Dominican Government plans two major, controversial dams
Santo Domingo.- Two major but controversial hydroelectric projects are expected to dominate heated disputes among environmentalists and developers, one of which even led an entire city to shutter its doors in protest in 2002.
President Danilo Medina plans to revisit the project to build a dam at Madrigal (central) at a cost of US$300 million, and would call for tenders next week.
For the studies on the project "Expanding Haina River’s Water Collection" which would solve Greater Santo Domingo’s water supply problem for the next 20 years, the government allocated RD$300 million in the 2013 budget.
Santo Domingo water utility (CAASD) director Alejandro Montas said the dam would supply seven cubic meters per second and would be "a generous aqueduct because it wouldn’t have an electricity cost." He added that the construction includes a treatment plant will solve the problem of the capital’s waste water.
In 1984 the Madrigal project led then president Salvador Jorge Blanco and PRD party colleague and Senate president Jacobo Majluta into a heated confrontation, and which scrapped the hydroelectric.

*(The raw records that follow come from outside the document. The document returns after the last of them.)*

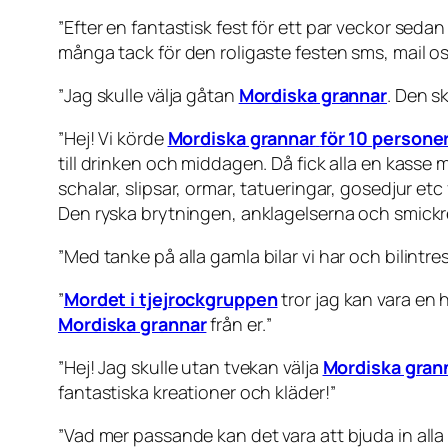
”
Efter en fantastisk fest för ett par veckor seda
många tack för den roligaste festen sms, mail osv. 
”
Jag skulle välja gåtan
Mordiska grannar
. Den s
”
Hej! Vi körde
Mordiska grannar
för 10 persone
till drinken och middagen. Då fick alla en kasse
schalar, slipsar, ormar, tatueringar, gosedjur etc f
Den ryska brytningen, anklagelserna och smickret
”
Med tanke på alla gamla bilar vi har och bilintres
”
Mordet i tjejrockgruppen
tror jag kan vara en h
Mordiska grannar
från er.
”
”Hej! Jag skulle utan tvekan välja
Mordiska gran
fantastiska kreationer och kläder!
”
”
Vad mer passande kan det vara att bjuda in alla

In Jarabacoa, La Vega meanwhile, the representatives of numerous organizations gathered in the City Council and decided to start a struggle plan to prevent the rerouting of the North Yaque River to pave the way to build the hydroelectric dam Bejucal-Manabao-Tavera, which in 2002 spurred the entire mountain city to shutter its doors in protest.

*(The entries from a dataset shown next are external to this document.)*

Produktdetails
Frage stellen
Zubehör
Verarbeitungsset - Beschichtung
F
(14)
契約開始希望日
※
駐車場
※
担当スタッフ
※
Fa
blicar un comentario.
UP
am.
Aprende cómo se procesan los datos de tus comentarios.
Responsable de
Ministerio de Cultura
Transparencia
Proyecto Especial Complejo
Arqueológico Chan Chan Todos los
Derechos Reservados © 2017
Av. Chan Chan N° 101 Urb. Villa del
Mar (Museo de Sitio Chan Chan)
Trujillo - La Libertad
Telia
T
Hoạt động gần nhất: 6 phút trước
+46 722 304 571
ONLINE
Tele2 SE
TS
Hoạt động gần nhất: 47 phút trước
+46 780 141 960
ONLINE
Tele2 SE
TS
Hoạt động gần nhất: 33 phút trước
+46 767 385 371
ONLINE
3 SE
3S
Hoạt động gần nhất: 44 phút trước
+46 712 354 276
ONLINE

According to the survey conducted in the area, the river’s course would be rerouted at the entrance at the village Los Dajaos, through a tunnel of around six kilometers to the village Manabao.’’
According to diariolibre.com.do, technicians working on the hydroelectric project are already staying in hotels and homes of Jarabacoa.
During the session, the City Council issued a resolution to ban rerouting the Yaque, which in its view would jeopardize tourism, agriculture, livestock, and the environment, in addition to lowering property values in tourism real estate.